Avancées dans les antiferromagnétiques synthétiques
Pour créer artificiellement un tel antiferromagnétique, les chercheurs ont couplé deux de leurs couches ferromagnétiques de manière à ce que la magnétisation des deux couches soit précisément alignée dans des directions opposées, annulant ainsi leurs champs magnétiques. Cela présente deux avantages : ils réduisent la force poussant les tourbillons hors de leur trajectoire et augmentent ainsi la diffusion. « Nous avons ainsi créé un antiferromagnétique synthétique dans lequel la diffusion des skyrmions est environ dix fois supérieure à celle des différentes couches », a déclaré Klaus Raab, physicien au JGU. « Cette diffusion peut être mise en œuvre pour réaliser le calcul stochastique, une forme de calcul dans laquelle des processus stochastiques tels que le mouvement aléatoire des particules sont utilisés. »

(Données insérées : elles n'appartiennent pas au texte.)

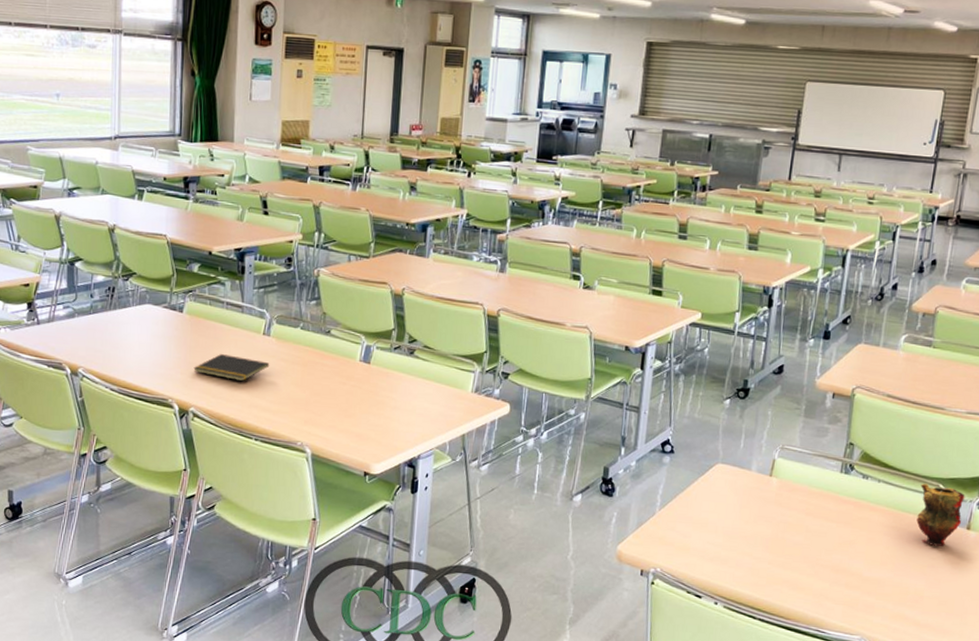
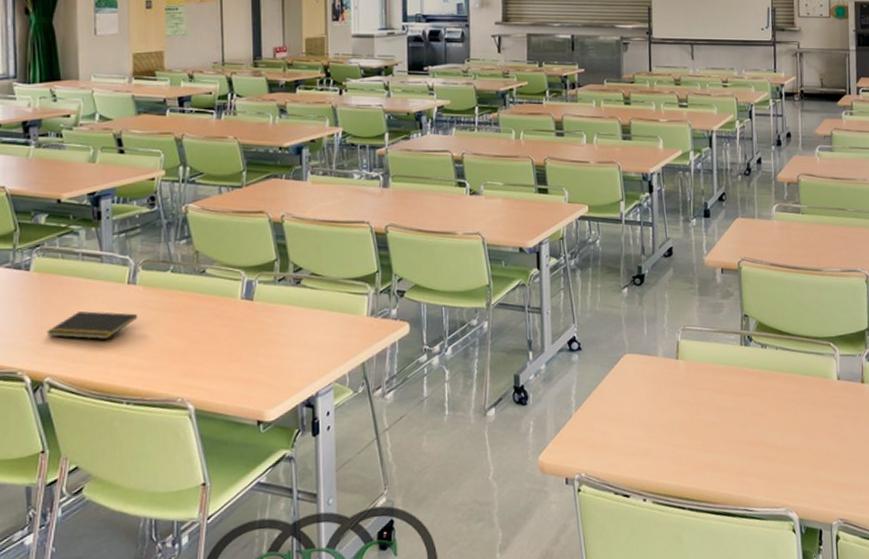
teapot: present [916,483,965,546] -> none [814,344,856,404]

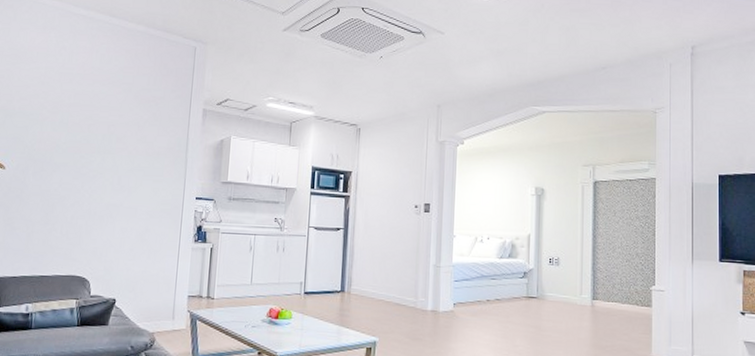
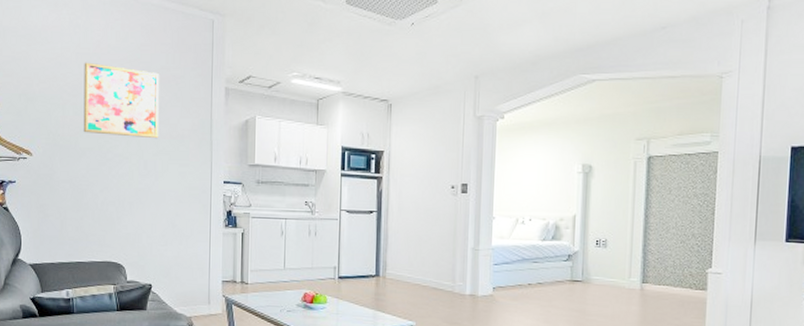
wall art: none [59,81,140,156] -> present [83,62,159,139]

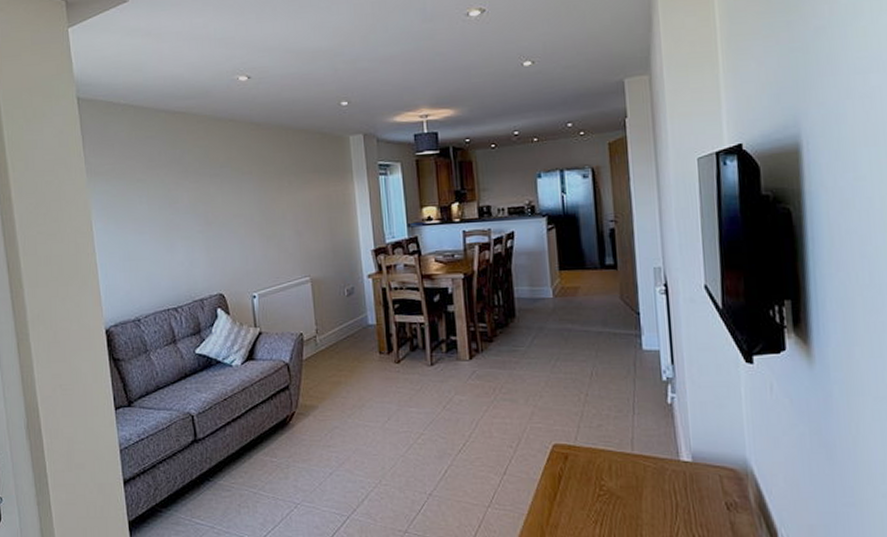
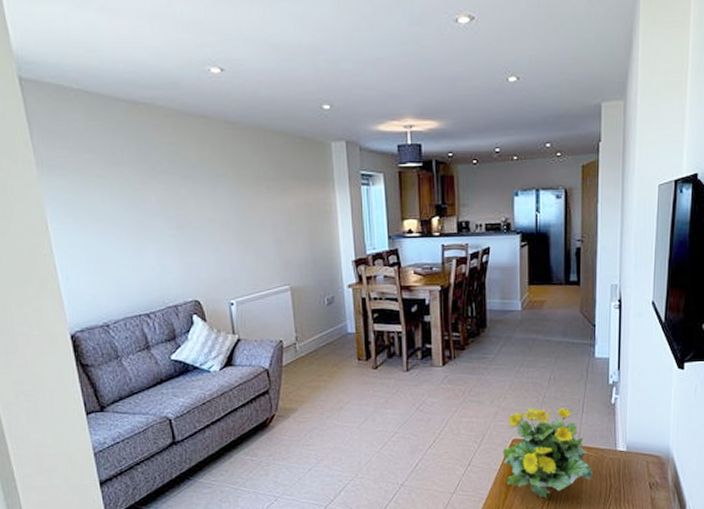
flowering plant: none [542,407,654,518] -> present [502,407,594,499]

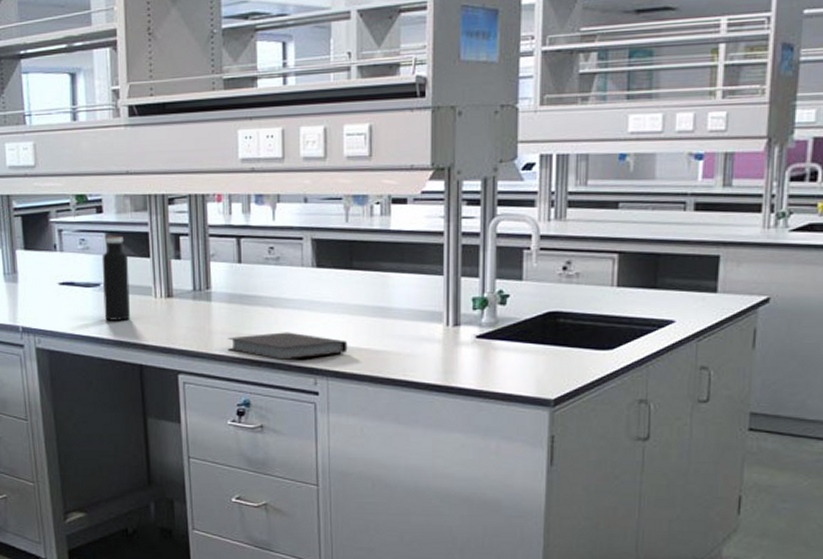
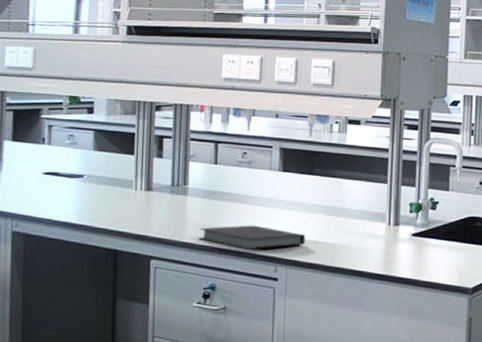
water bottle: present [102,235,130,321] -> none [84,133,114,209]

L’équipe de chercheurs a étudié les effets de la compensation des couches magnétiques ainsi que l’influence de la température et de la taille des skyrmions sur la diffusion et par conséquent sur le mouvement des skyrmions, à la fois expérimentalement et par simulation. Des connexions complexes ont été découvertes : à mesure que la température augmente, les skyrmions ont plus d’énergie pour se diffuser plus rapidement. La chaleur réduit également la taille des skyrmions, ce qui affecte positivement leur mobilité. La compensation de la composante de force verticale a également un impact positif sur la diffusion. Tous ces effets sont difficiles à dissocier les uns des autres. « La diffusion croissante semble être imputable non seulement à la pure compensation des champs magnétiques, mais aussi à la réduction associée de la taille des skyrmions », a résumé Raab.
Le professeur Mathias Kläui, qui a dirigé l’étude, se réjouit de la collaboration fructueuse avec l’université du Tohoku : « Nous travaillons avec cette université japonaise de premier plan depuis une dizaine d’années et il existe même des programmes d’études communs. Avec le soutien du service allemand d’échanges universitaires – DAAD – et d’autres bailleurs de fonds de la recherche, plus d’une douzaine d’étudiants de l’université de Mayence ont déjà participé à des échanges avec l’université du Tohoku. Je suis ravi que cet effort de collaboration ait été rendu possible grâce à cette coopération.
Les résultats de la recherche ont été publiés récemment dans la revue Communications naturelles.